• **TEKS SUMBER**
Pengaturan Pemerintahan Daerah Dalam
Peraturan Perundang - undangan
Di Indonesia
A.1 Landasan Kontitusional Desentralisasi
Pasal 18 Ayat (5)
UUD 1945
Pemerintahan daerah menjalankan otonomi
yang seluas-luasnya, kecuali urusan pemerintahan yang oleh undang-undang
ditentukan sebagai urusan Pemerintah Pusat
Otonomi Luas
Penjelasan Undang-undang No. 22 Tahun 1999 mendefenisikan kewenangan otonomi luas adalah
keleluasaan daerah untuk menyelenggarakan pemerintahan yang mencakup kewenangan
semua bidang pemerintahan, kecuali kewenangan bidang politik luar negeri,
pertahanan keamanan, peradilan, moneter, fiskal, agama, serta kewenangan lain
yang ditetapkan dengan Peraturan Pemerintah. Disamping itu keleluasaan otonomi
mencakup pula kewenangan yang utuh dan bulat dalam penyelenggaraanya mulai dari
perencanaan, pelaksanaan, pengawasan, pengendalian dan evaluasi.
Lanjutan,
1. Otonomi luas kepada daerah diarahkan untuk
mempercepat terwujudnya kesejahteraan masyarakat melalui peningkatan pelayanan,
pemberdayaan dan peran serta masyarakat.
2. Melalui otonomi luas daerah diharapkan mampu
meningkatkan daya saing dengan memperhatikan prinsip demokrasi, pemerataan
keadilan,keistimewaan dan kekhususan serta potensi keragaman daerah dalam
sistem NKRI.
Tujuan Otonomi Daerah
Untuk mempercepat terwujudnya
kesejahteraan masyarakat melalui peningkatan, pelayanan, pemberdayaan, dan
peran serta masyarakat, serta peningkatan daya saing daerah dengan
memperhatikan prinsip demokrasi, pemerataan, keadilan, keistimewaan dan
kekhususan suatu daerah dalam sistem Negara Kesatuan Republik Indonesia.
Urusan yang diselenggarakan pemerintahan daerah
• 1. Urusan wajib, artinya urusan
yang harus diselenggarakan oleh setiap daerah otonom (Provinsi dan
Kabupaten/Kota). Urusan pemerintahan wajib adalah suatu urusan pemerintahan
yang berkaitan dengan pelayanan dasar seperti pendidikan dasar, kesehatan,
pemenuhan kebutuhan hidup minimal, dan prasarana lingkungan dasar.

• **DATA YANG DIBERIKAN**
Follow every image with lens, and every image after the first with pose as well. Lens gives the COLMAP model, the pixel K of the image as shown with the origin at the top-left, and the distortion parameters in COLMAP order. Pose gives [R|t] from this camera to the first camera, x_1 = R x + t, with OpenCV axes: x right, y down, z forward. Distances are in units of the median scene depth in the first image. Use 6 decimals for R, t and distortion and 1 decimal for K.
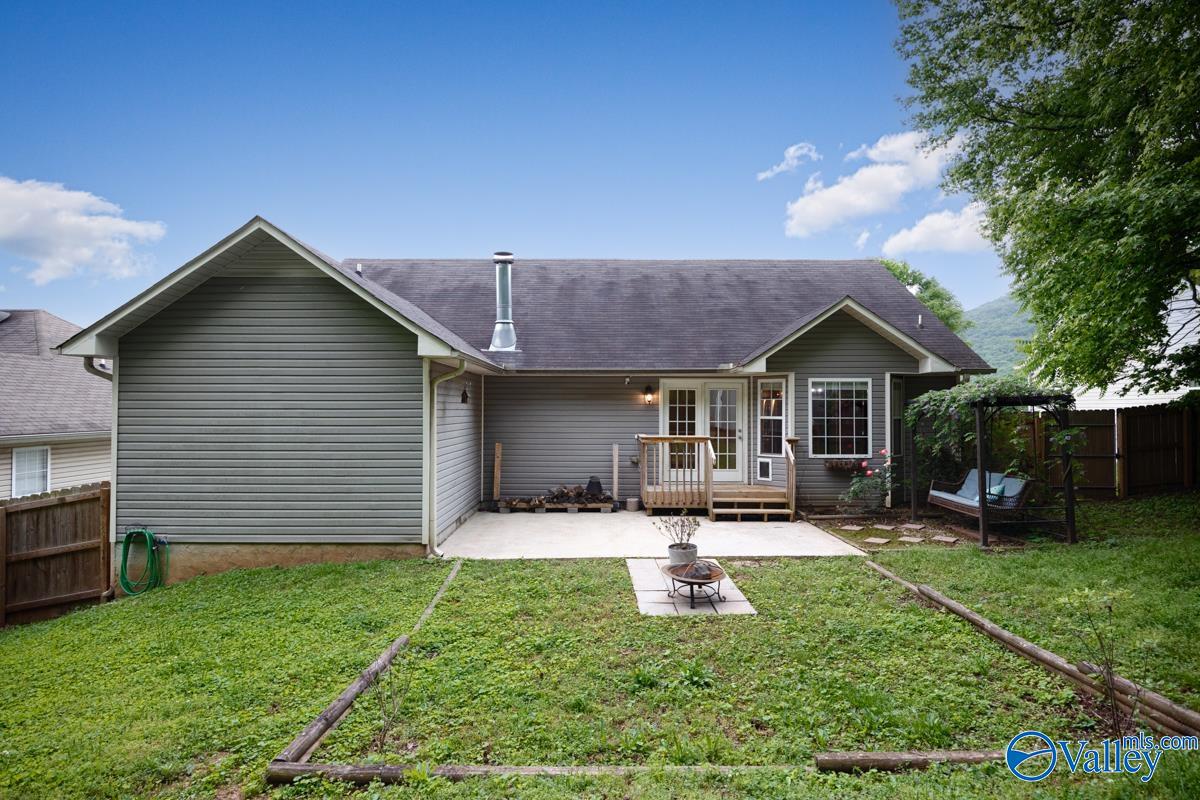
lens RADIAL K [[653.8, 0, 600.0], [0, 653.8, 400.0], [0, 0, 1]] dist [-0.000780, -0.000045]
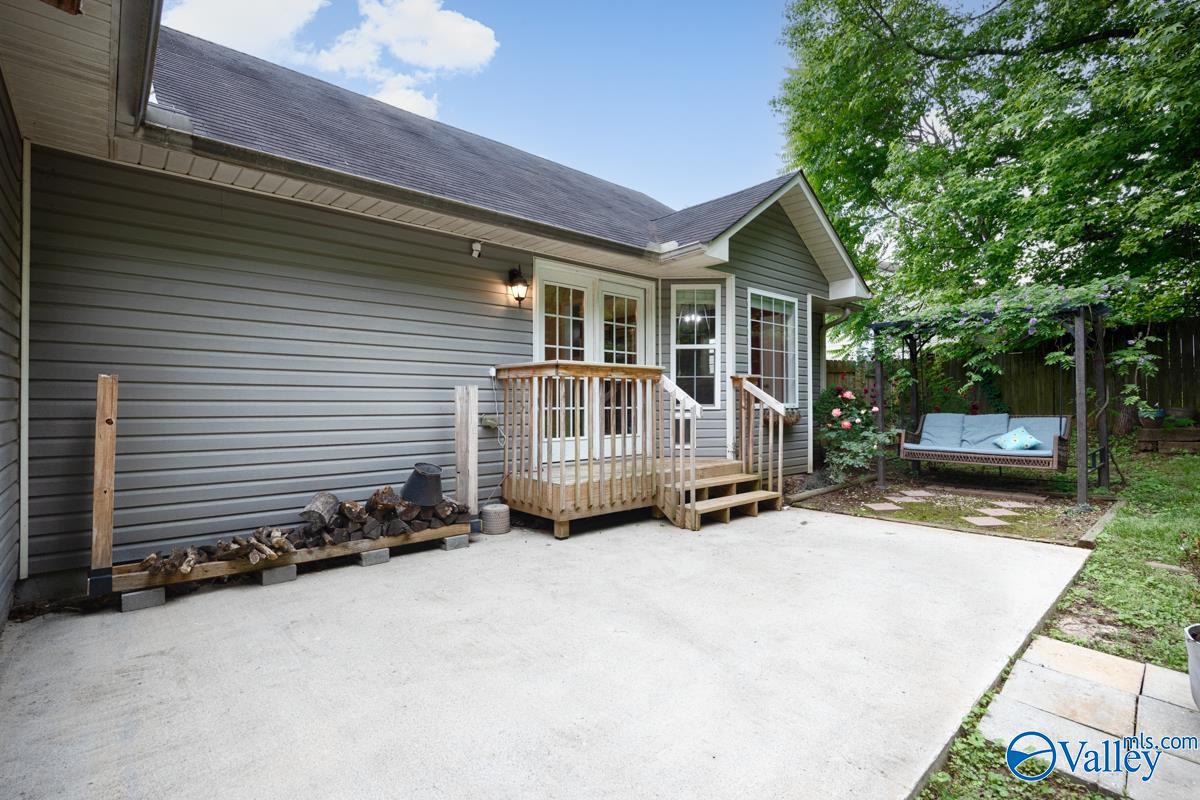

• **INSTRUKSI KERJA A**
Menurut teks sumber tentang pemerintahan daerah, urusan pemerintahan wajib berkaitan dengan apa?
• **INSTRUKSI KERJA B**
Tulis ulang paragraf dalam teks sumber yang diawali "Penjelasan Undang-undang No. 22 Tahun 1999" sebagai daftar poin. Fakta utamanya harus tetap ada.
• **INSTRUKSI KERJA C**
Salin tanpa perubahan bagian teks sumber dari "2. Melalui otonomi" sampai "sistem NKRI.".
Materi tersebut diambil dari sumber yang berbeda.

• **KUNCI JAWABAN A**
Pelayanan dasar, seperti pendidikan dasar, kesehatan, pemenuhan kebutuhan hidup minimal, dan prasarana lingkungan dasar.

• **KUNCI JAWABAN B**
- Penjelasan UU No. 22 Tahun 1999 mendefinisikan otonomi luas sebagai keleluasaan daerah menyelenggarakan pemerintahan yang mencakup kewenangan semua bidang pemerintahan.
- Bidang yang dikecualikan: politik luar negeri, pertahanan keamanan, peradilan, moneter, fiskal, agama, serta kewenangan lain yang ditetapkan dengan Peraturan Pemerintah.
- Keleluasaan otonomi juga mencakup kewenangan yang utuh dan bulat dalam penyelenggaraannya, mulai dari perencanaan, pelaksanaan, pengawasan, pengendalian, hingga evaluasi.

• **KUNCI JAWABAN C**
2. Melalui otonomi luas daerah diharapkan mampu
meningkatkan daya saing dengan memperhatikan prinsip demokrasi, pemerataan
keadilan,keistimewaan dan kekhususan serta potensi keragaman daerah dalam
sistem NKRI.